[Saved entries]
------------------------------------------------
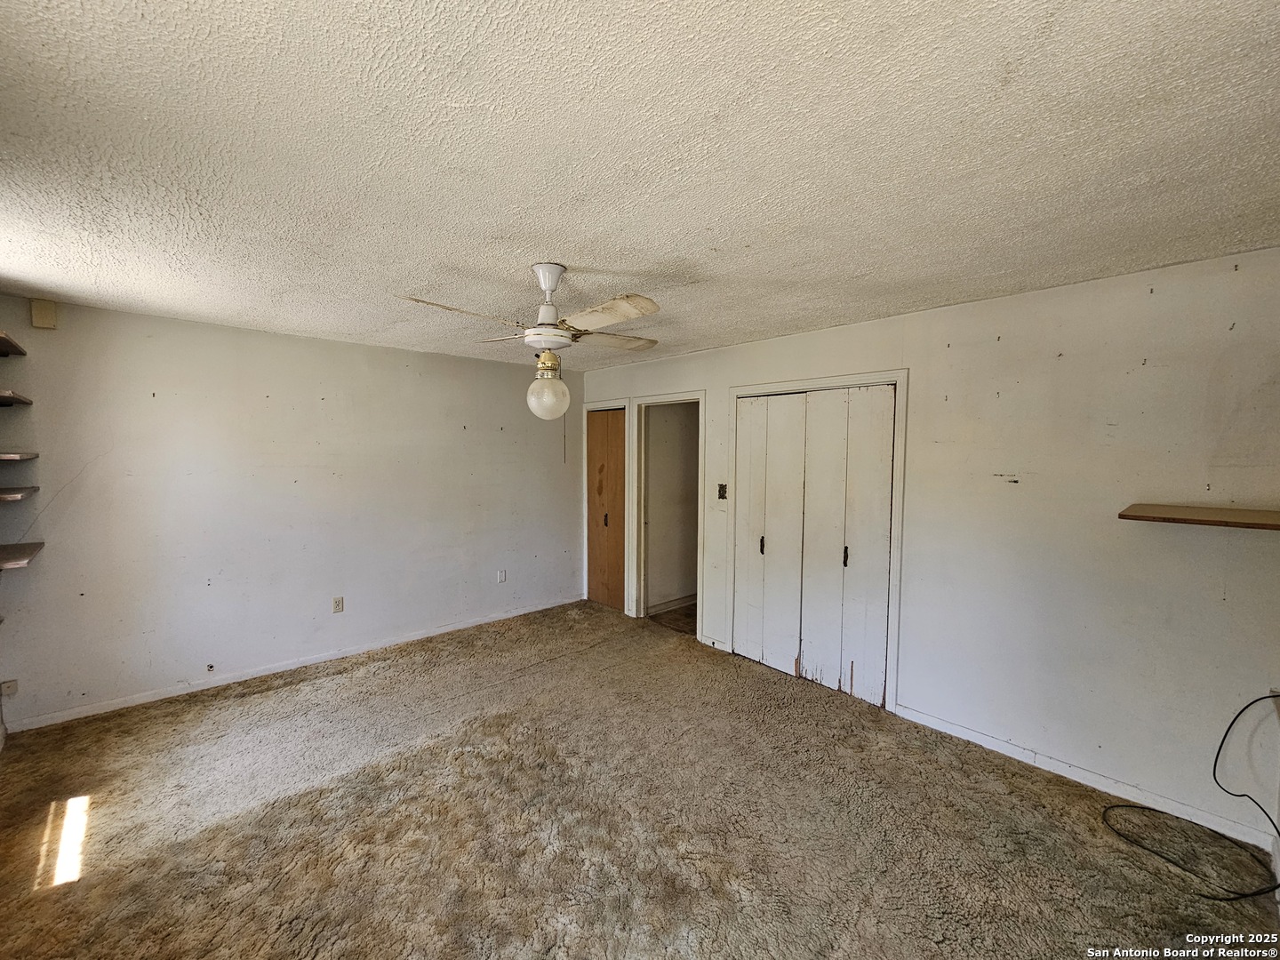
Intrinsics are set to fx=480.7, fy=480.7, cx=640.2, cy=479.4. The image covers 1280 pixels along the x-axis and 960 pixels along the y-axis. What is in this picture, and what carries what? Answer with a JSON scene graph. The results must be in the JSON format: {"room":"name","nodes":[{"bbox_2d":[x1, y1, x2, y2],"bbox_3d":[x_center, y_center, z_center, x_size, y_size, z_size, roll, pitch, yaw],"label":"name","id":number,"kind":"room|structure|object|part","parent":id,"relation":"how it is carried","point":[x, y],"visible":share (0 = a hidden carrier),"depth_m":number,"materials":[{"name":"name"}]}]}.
{"room":"bedroom","nodes":[
{"label":"bedroom","id":0,"kind":"room"},
{"bbox_2d":[0,293,583,731],"bbox_3d":[-2.165,0.164,3.973,4.328,2.460,0.129,-3,4,-43],"label":"left wall","id":1,"kind":"structure","parent":0,"point":[417,356],"depth_m":3.34,"materials":[{"name":"paint"}]},
{"bbox_2d":[0,679,17,696],"bbox_3d":[-3.561,1.179,2.702,0.062,0.085,0.018,-3,4,-43],"label":"wall socket","id":2,"kind":"object","parent":1,"relation":"attached to","point":[9,689],"visible":0.99,"depth_m":2.70,"materials":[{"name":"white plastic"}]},
{"bbox_2d":[0,330,26,356],"bbox_3d":[-3.296,-0.683,2.302,0.359,0.041,0.589,-3,4,-43],"label":"wall shelf","id":3,"kind":"object","parent":1,"relation":"attached to","point":[1,340],"visible":0.99,"depth_m":2.47,"materials":[{"name":"brown wood"}]},
{"bbox_2d":[0,389,32,406],"bbox_3d":[-3.357,-0.415,2.385,0.373,0.038,0.460,-3,4,-43],"label":"wall shelf","id":4,"kind":"object","parent":1,"relation":"attached to","point":[28,402],"visible":1,"depth_m":2.47,"materials":[{"name":"brown wood"}]},
{"bbox_2d":[0,451,38,461],"bbox_3d":[-3.351,-0.112,2.469,0.322,0.040,0.429,-3,4,-43],"label":"wall shelf","id":5,"kind":"object","parent":1,"relation":"attached to","point":[12,455],"visible":0.99,"depth_m":2.45,"materials":[{"name":"wood"}]},
{"bbox_2d":[0,485,39,501],"bbox_3d":[-3.379,0.077,2.419,0.427,0.037,0.420,-3,4,-43],"label":"wall shelf","id":6,"kind":"object","parent":1,"relation":"attached to","point":[20,493],"visible":0.99,"depth_m":2.45,"materials":[{"name":"brown wood"}]},
{"bbox_2d":[0,542,44,569],"bbox_3d":[-3.368,0.405,2.423,0.425,0.039,0.472,-3,4,-43],"label":"wall shelf","id":7,"kind":"object","parent":1,"relation":"attached to","point":[38,547],"visible":0.99,"depth_m":2.49,"materials":[{"name":"brown wood"}]},
{"bbox_2d":[30,298,56,328],"bbox_3d":[-3.363,-0.931,2.710,0.082,0.152,0.049,-3,4,-43],"label":"wall box","id":8,"kind":"object","parent":1,"relation":"attached to","point":[41,316],"visible":0.99,"depth_m":2.69,"materials":[{"name":"beige"}]},
{"bbox_2d":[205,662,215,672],"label":"cable outlet","id":9,"kind":"object","parent":1,"relation":"attached to","point":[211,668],"visible":0.98,"depth_m":3.30,"materials":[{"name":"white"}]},
{"bbox_2d":[2,596,581,732],"bbox_3d":[-2.142,1.339,3.956,3.970,0.078,0.014,-3,4,-43],"label":"baseboard","id":10,"kind":"structure","parent":1,"relation":"attached to","point":[444,630],"depth_m":3.37,"materials":[{"name":"white paint"}]},
{"bbox_2d":[332,595,344,613],"bbox_3d":[-2.369,0.978,3.765,0.071,0.117,0.009,-3,4,-43],"label":"wall socket","id":11,"kind":"object","parent":1,"relation":"attached to","point":[340,601],"visible":0.98,"depth_m":3.76,"materials":[{"name":"plastic"}]},
{"bbox_2d":[496,568,507,582],"bbox_3d":[-1.334,0.925,4.616,0.073,0.119,0.018,-3,4,-43],"label":"wall socket","id":12,"kind":"object","parent":1,"relation":"attached to","point":[501,576],"visible":0.99,"depth_m":4.61,"materials":[{"name":"white plastic"}]},
{"bbox_2d":[0,600,1279,959],"bbox_3d":[-0.361,1.533,2.188,4.446,0.102,5.347,-3,4,-43],"label":"carpet floor","id":13,"kind":"structure","parent":0,"point":[54,901],"depth_m":2.07,"materials":[{"name":"carpet"}]},
{"bbox_2d":[1099,693,1279,901],"bbox_3d":[2.324,1.213,1.968,0.638,0.623,0.560,-3,4,-43],"label":"cable","id":14,"kind":"object","parent":13,"relation":"on","point":[1225,735],"visible":0.99,"depth_m":1.96,"materials":[{"name":"black plastic"}]},
{"bbox_2d":[0,0,1279,374],"bbox_3d":[-0.284,-1.013,2.276,4.620,0.111,5.321,-3,4,-43],"label":"ceiling","id":15,"kind":"structure","parent":0,"point":[587,256],"depth_m":1.34,"materials":[{"name":"white paint"}]},
{"bbox_2d":[401,262,660,417],"bbox_3d":[-0.432,-0.627,2.200,1.058,0.691,1.044,1,3,4],"label":"ceiling fan","id":16,"kind":"object","parent":15,"relation":"hanging from","point":[547,286],"visible":0.99,"depth_m":2.13,"materials":[{"name":"white"}]},
{"bbox_3d":[-0.714,-0.672,1.959,0.327,0.051,0.407,1,3,4],"label":"blade","id":17,"kind":"part","parent":16,"relation":"part of","materials":[{"name":"wood"}]},
{"bbox_3d":[-0.449,-0.684,2.166,1.322,0.045,1.153,1,3,4],"label":"fan blades","id":18,"kind":"part","parent":16,"relation":"part of","materials":[{"name":"wood"}]},
{"bbox_2d":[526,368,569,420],"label":"globe light","id":19,"kind":"object","parent":16,"relation":"attached to","point":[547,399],"visible":0.99,"depth_m":2.22,"materials":[{"name":"white glass"}]},
{"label":"downrod","id":20,"kind":"part","parent":16,"relation":"part of","materials":[{"name":"white metal"}]},
{"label":"motor housing","id":21,"kind":"part","parent":16,"relation":"part of","materials":[{"name":"white metal"}]},
{"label":"canopy","id":22,"kind":"part","parent":16,"relation":"part of","materials":[{"name":"white metal"}]},
{"bbox_3d":[-0.128,-0.669,1.970,0.279,0.045,0.463,-3,4,-43],"label":"blade","id":23,"kind":"part","parent":16,"relation":"part of","materials":[{"name":"wood"}]},
{"bbox_3d":[-0.142,-0.699,2.422,0.459,0.043,0.279,-1,2,-15],"label":"blade","id":24,"kind":"part","parent":16,"relation":"part of","materials":[{"name":"wood"}]},
{"bbox_2d":[643,402,699,615],"bbox_3d":[0.486,0.110,5.266,1.642,2.431,0.128,-3,4,-43],"label":"hallway wall","id":25,"kind":"structure","parent":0,"point":[652,517],"depth_m":5.07,"materials":[{"name":"beige paint"}]},
{"bbox_2d":[646,593,696,615],"bbox_3d":[0.507,1.285,5.132,1.564,0.087,0.017,-3,4,-43],"label":"baseboard","id":26,"kind":"structure","parent":25,"relation":"attached to","point":[666,606],"depth_m":4.96,"materials":[{"name":"white wood"}]},
{"bbox_2d":[647,600,697,634],"bbox_3d":[0.779,1.395,4.908,1.466,0.095,1.283,-3,4,-43],"label":"hallway floor","id":27,"kind":"structure","parent":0,"point":[687,614],"depth_m":4.74,"materials":[{"name":"brown wood"}]},
{"bbox_2d":[576,246,1279,855],"bbox_3d":[1.141,0.205,3.502,0.128,2.469,5.288,-3,4,-43],"label":"right wall","id":28,"kind":"structure","parent":0,"point":[925,383],"depth_m":2.33,"materials":[{"name":"white paint"}]},
{"bbox_2d":[581,400,629,614],"bbox_3d":[-0.327,0.272,5.061,0.144,2.117,0.773,-3,4,-43],"label":"door frame","id":29,"kind":"structure","parent":28,"relation":"attached to","point":[584,480],"depth_m":5.00,"materials":[{"name":"wood"}]},
{"bbox_2d":[586,408,625,611],"bbox_3d":[-0.355,0.305,5.034,0.065,2.045,0.681,-3,4,-43],"label":"wooden door","id":30,"kind":"structure","parent":28,"relation":"in","point":[597,485],"depth_m":5.03,"materials":[{"name":"brown wood"}]},
{"bbox_2d":[628,392,705,637],"bbox_3d":[0.282,0.337,4.398,0.185,2.068,0.915,-3,4,-43],"label":"door frame","id":31,"kind":"structure","parent":28,"relation":"attached to","point":[703,396],"depth_m":4.58,"materials":[{"name":"white paint"}]},
{"bbox_2d":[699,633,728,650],"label":"baseboard","id":32,"kind":"structure","parent":28,"relation":"attached to","point":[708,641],"depth_m":3.99,"materials":[{"name":"white paint"}]},
{"bbox_2d":[716,482,727,500],"bbox_3d":[0.638,0.095,3.797,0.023,0.131,0.077,-3,4,-43],"label":"light switch","id":33,"kind":"object","parent":28,"relation":"attached to","point":[719,491],"visible":0.98,"depth_m":3.80,"materials":[{"name":"metal"}]},
{"bbox_2d":[734,384,895,705],"bbox_3d":[1.165,0.409,3.396,0.092,2.027,1.118,-3,4,-43],"label":"bifold closet door","id":34,"kind":"structure","parent":28,"relation":"in","point":[775,662],"depth_m":3.34,"materials":[{"name":"white paint"}]},
{"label":"panel","id":35,"kind":"part","parent":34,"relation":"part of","materials":[{"name":"white paint"}]},
{"bbox_3d":[0.943,0.506,3.751,0.036,0.145,0.031,-3,4,-43],"label":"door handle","id":36,"kind":"part","parent":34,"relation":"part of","materials":[{"name":"metal"}]},
{"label":"panel","id":37,"kind":"part","parent":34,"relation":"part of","materials":[{"name":"white paint"}]},
{"bbox_3d":[1.392,0.524,3.284,0.034,0.145,0.030,-3,4,-43],"label":"handle","id":38,"kind":"part","parent":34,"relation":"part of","materials":[{"name":"metal"}]},
{"bbox_2d":[727,368,909,714],"bbox_3d":[1.223,0.364,3.461,0.146,2.133,1.293,-3,4,-43],"label":"closet door frame","id":39,"kind":"structure","parent":28,"relation":"attached to","point":[902,378],"depth_m":3.06,"materials":[{"name":"white paint"}]},
{"bbox_2d":[889,704,1278,851],"bbox_3d":[2.139,1.453,2.414,0.013,0.080,1.610,-3,4,-43],"label":"baseboard","id":40,"kind":"structure","parent":28,"relation":"attached to","point":[989,740],"depth_m":2.32,"materials":[{"name":"white paint"}]},
{"bbox_2d":[1118,502,1279,529],"bbox_3d":[2.346,0.157,1.919,0.410,0.037,0.589,-3,4,-43],"label":"wall shelf","id":41,"kind":"object","parent":28,"relation":"attached to","point":[1238,523],"visible":0.99,"depth_m":1.91,"materials":[{"name":"brown wood"}]}
]}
------------------------------------------------
→ **Work required**
Go through the entries above and count the lines holding the word "bedroom"; write nothing but the number.

→ **Task solution**
2